Copy out the article on TIA1 and tau oligomers word for word, from start to finish.

Page text:
────────

Stress Granule Protein Stabilizes Tau Oligomers, Hastens Neurodegeneration

TIA1 has a toxic relationship with tau. Toxic to neurons, that is. In the November 20 Nature Neuroscience, researchers led by Benjamin Wolozin of Boston University reported that the RNA-binding protein has a penchant for tau oligomers, stabilizing them and slowing their transformation into neurofibrillary tangles. Halving the expression of TIA1 in tau-transgenic mice lessened synaptic deficits, protected neurons, preserved memory, and prolonged the animals’ lives. The findings place TIA1, and potentially other RNA-binding proteins, at the scene of tau-mediated neurodegeneration, and support the idea that oligomers, rather than tangles, are the most noxious form of tau.

  • In vitro, TIA1 stunts tau fibril growth, stabilizes tau oligomers.
  • In PS19 mice, the protein preferentially associates with oligomers.
  • Reducing TIA1 promoted tau tangles and reduced toxicity.

Wolozin presented the bulk of the findings at the Phase Transitions in Biology and Disease meeting held last May in Leuven, Belgium (May 2017 conference news). There, and in the paper, the researchers reported that TIA1, which facilitates the formation of membraneless organelles called stress granules, plays a hand in neuronal damage in PS19 mice. These animals overexpress the P301S mutant tau that causes frontotemporal dementia, and suffer losses in synapses and neurons by six months of age. However, PS19 animals with half as much TIA1 mustered normal numbers of hippocampal and cortical neurons even at nine months old. At that age the animals performed at wild-type levels on the Y-maze and novel-object-recognition tests, and they lived an average of two months longer than animals with both copies of TIA1. Curiously, TIA1-deficient animals benefitted despite having more neurofibrillary tangles in their brains than PS19 controls.  

TIA1 Trouble.

────────

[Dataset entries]
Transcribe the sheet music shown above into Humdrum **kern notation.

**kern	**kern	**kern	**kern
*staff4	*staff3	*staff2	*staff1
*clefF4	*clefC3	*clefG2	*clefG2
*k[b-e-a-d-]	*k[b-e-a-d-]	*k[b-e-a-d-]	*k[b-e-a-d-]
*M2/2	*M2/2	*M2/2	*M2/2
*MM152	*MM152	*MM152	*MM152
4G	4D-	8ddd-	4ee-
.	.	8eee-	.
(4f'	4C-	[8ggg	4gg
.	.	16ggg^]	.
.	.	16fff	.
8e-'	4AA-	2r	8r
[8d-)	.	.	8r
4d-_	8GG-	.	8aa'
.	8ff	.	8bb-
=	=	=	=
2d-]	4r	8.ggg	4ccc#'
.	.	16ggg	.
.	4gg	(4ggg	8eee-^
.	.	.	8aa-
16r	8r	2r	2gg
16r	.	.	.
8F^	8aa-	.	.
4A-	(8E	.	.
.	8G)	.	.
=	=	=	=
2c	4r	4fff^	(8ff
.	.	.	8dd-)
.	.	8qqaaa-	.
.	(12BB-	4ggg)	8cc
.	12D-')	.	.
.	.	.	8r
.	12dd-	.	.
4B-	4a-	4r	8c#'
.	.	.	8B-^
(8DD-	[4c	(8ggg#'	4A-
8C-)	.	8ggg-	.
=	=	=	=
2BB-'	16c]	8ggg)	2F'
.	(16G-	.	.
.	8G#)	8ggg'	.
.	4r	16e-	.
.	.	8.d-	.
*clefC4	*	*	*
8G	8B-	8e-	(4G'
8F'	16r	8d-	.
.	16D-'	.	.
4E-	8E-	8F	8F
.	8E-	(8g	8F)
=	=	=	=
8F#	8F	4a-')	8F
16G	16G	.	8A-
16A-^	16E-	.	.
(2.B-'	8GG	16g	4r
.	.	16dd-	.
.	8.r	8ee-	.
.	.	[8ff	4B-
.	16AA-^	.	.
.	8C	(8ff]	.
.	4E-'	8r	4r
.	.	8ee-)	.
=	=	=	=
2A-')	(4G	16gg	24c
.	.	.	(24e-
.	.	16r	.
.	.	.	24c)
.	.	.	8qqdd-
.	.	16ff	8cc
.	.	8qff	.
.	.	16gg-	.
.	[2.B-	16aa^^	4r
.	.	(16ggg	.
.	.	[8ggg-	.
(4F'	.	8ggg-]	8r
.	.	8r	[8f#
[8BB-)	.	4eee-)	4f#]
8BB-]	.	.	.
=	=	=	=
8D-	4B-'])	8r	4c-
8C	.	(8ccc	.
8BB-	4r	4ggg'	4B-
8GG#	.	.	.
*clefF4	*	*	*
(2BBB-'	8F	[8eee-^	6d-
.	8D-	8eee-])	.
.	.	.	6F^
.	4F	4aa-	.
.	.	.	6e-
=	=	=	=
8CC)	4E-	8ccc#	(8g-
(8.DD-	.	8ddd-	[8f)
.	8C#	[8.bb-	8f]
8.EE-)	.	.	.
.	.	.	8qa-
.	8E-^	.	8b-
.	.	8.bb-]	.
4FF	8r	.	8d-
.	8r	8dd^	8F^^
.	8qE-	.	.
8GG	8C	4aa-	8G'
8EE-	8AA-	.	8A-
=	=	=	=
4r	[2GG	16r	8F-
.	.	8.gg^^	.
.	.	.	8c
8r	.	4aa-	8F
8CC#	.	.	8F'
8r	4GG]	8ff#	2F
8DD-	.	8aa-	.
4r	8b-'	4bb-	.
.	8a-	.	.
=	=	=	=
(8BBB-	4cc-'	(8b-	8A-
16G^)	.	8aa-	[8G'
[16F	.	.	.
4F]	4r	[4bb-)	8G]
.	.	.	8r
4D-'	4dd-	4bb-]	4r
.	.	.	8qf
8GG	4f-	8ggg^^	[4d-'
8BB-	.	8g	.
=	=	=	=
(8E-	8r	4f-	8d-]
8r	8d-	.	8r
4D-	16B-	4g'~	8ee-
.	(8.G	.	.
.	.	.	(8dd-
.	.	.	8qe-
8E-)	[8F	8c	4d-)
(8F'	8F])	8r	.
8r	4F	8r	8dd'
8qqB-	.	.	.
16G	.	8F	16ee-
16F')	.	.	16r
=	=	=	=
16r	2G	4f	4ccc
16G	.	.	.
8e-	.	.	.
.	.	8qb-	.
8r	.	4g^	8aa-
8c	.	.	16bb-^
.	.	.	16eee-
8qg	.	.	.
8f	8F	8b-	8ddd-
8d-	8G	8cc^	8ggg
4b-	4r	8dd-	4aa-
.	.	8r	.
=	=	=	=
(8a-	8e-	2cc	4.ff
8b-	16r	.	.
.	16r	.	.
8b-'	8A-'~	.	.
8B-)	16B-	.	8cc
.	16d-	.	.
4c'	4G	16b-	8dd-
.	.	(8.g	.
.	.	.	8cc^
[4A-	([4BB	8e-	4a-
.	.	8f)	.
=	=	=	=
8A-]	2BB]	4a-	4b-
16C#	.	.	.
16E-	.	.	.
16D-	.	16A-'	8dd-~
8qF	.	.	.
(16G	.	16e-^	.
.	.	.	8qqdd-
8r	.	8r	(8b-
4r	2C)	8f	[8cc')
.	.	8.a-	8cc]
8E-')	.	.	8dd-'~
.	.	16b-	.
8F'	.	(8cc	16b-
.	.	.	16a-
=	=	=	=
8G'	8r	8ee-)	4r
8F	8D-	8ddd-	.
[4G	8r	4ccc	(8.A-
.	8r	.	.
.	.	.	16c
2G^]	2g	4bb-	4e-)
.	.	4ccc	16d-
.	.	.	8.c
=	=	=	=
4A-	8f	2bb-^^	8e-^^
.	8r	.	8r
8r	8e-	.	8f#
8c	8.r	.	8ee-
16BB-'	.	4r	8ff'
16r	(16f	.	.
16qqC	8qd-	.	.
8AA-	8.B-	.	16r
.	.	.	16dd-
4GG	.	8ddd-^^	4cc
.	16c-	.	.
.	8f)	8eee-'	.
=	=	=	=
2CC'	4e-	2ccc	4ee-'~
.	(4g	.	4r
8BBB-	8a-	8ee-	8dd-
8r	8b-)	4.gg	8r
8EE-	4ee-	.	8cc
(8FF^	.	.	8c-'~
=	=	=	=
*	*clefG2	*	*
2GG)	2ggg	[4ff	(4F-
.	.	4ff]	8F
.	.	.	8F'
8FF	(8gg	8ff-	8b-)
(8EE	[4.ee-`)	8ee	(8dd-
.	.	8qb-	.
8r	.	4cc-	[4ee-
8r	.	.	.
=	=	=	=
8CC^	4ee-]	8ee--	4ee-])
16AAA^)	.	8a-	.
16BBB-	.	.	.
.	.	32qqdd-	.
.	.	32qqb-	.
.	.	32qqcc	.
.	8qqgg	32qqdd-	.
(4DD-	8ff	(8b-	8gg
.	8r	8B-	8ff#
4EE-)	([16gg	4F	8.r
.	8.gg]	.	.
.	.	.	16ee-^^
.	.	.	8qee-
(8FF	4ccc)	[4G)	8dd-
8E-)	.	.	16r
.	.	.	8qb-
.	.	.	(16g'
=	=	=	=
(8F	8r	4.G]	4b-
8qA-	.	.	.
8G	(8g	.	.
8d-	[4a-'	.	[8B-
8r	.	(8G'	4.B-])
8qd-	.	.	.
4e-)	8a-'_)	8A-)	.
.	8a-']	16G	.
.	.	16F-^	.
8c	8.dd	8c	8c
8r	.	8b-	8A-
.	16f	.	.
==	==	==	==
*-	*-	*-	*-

────────

Answer to this exercise:
Stress Granule Protein Stabilizes Tau Oligomers, Hastens Neurodegeneration

TIA1 has a toxic relationship with tau. Toxic to neurons, that is. In the November 20 Nature Neuroscience, researchers led by Benjamin Wolozin of Boston University reported that the RNA-binding protein has a penchant for tau oligomers, stabilizing them and slowing their transformation into neurofibrillary tangles. Halving the expression of TIA1 in tau-transgenic mice lessened synaptic deficits, protected neurons, preserved memory, and prolonged the animals’ lives. The findings place TIA1, and potentially other RNA-binding proteins, at the scene of tau-mediated neurodegeneration, and support the idea that oligomers, rather than tangles, are the most noxious form of tau.

  • In vitro, TIA1 stunts tau fibril growth, stabilizes tau oligomers.
  • In PS19 mice, the protein preferentially associates with oligomers.
  • Reducing TIA1 promoted tau tangles and reduced toxicity.

Wolozin presented the bulk of the findings at the Phase Transitions in Biology and Disease meeting held last May in Leuven, Belgium (May 2017 conference news). There, and in the paper, the researchers reported that TIA1, which facilitates the formation of membraneless organelles called stress granules, plays a hand in neuronal damage in PS19 mice. These animals overexpress the P301S mutant tau that causes frontotemporal dementia, and suffer losses in synapses and neurons by six months of age. However, PS19 animals with half as much TIA1 mustered normal numbers of hippocampal and cortical neurons even at nine months old. At that age the animals performed at wild-type levels on the Y-maze and novel-object-recognition tests, and they lived an average of two months longer than animals with both copies of TIA1. Curiously, TIA1-deficient animals benefitted despite having more neurofibrillary tangles in their brains than PS19 controls.  

TIA1 Trouble.